Filatima biforella

Scientific classification
- Domain: Eukaryota
- Kingdom: Animalia
- Phylum: Arthropoda
- Class: Insecta
- Order: Lepidoptera
- Family: Gelechiidae
- Genus: Filatima
- Species: F. biforella
- Binomial name: Filatima biforella (Busck, 1909)
- Synonyms: Gelechia biforella Busck, 1909; Gelechia promonitrix Meyrick, 1927;

= Filatima biforella =

- Authority: (Busck, 1909)
- Synonyms: Gelechia biforella Busck, 1909, Gelechia promonitrix Meyrick, 1927

Species of moth

Filatima biforella is a moth of the family Gelechiidae. It is found in North America, where it has been recorded from Texas.
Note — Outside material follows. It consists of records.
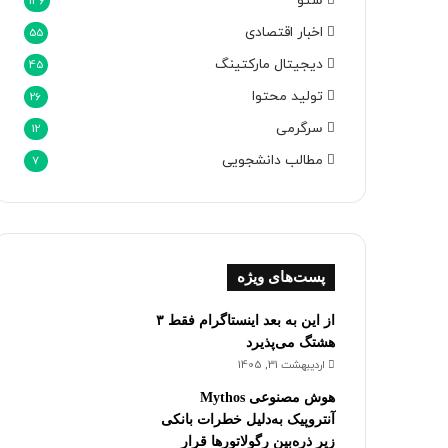
سئو
146
اخبار اقتصادی
55
دیجیتال مارکتینگ
45
تولید محتوا
26
سرگرمی
12
مطالب دانشجویی
7
پست‌های ویژه
از این به بعد اینستاگرام فقط ۳
هشتگ می‌پذیرد
اردیبهشت 31, 1405
هوش مصنوعی Mythos
آنتروپیک به‌دلیل خطرات بانکی
زیر ذره‌بین رگولاتورها قرار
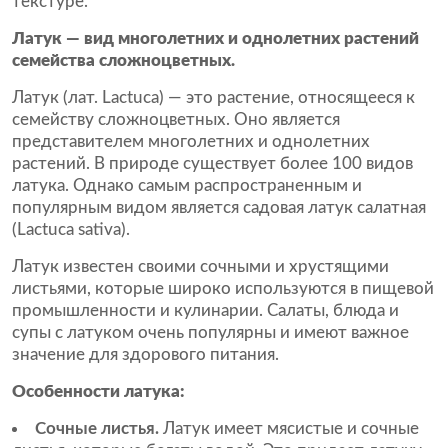
текстуре.
Латук — вид многолетних и однолетних растений
семейства сложноцветных.
Латук (лат. Lactuca) — это растение, относящееся к
семейству сложноцветных. Оно является
представителем многолетних и однолетних
растений. В природе существует более 100 видов
латука. Однако самым распространенным и
популярным видом является садовая латук салатная
(Lactuca sativa).
Латук известен своими сочными и хрустящими
листьями, которые широко используются в пищевой
промышленности и кулинарии. Салаты, блюда и
супы с латуком очень популярны и имеют важное
значение для здорового питания.
Особенности латука:
Сочные листья.
Латук имеет мясистые и сочные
The wingspan is 17–18 mm. The forewings are whitish-grey or grey with slight blackish subcostal and subdorsal marks near the base and with black discal blotches before the middle of the wing and on the end of the cell, slightly edged whitish or brownish, the first transverse-oval, sometimes broken into two, the second inverted-triangular. There is a small suffused white spot on the costa at three-fourths, sometimes nearly obsolete. The hindwings are grey or light grey.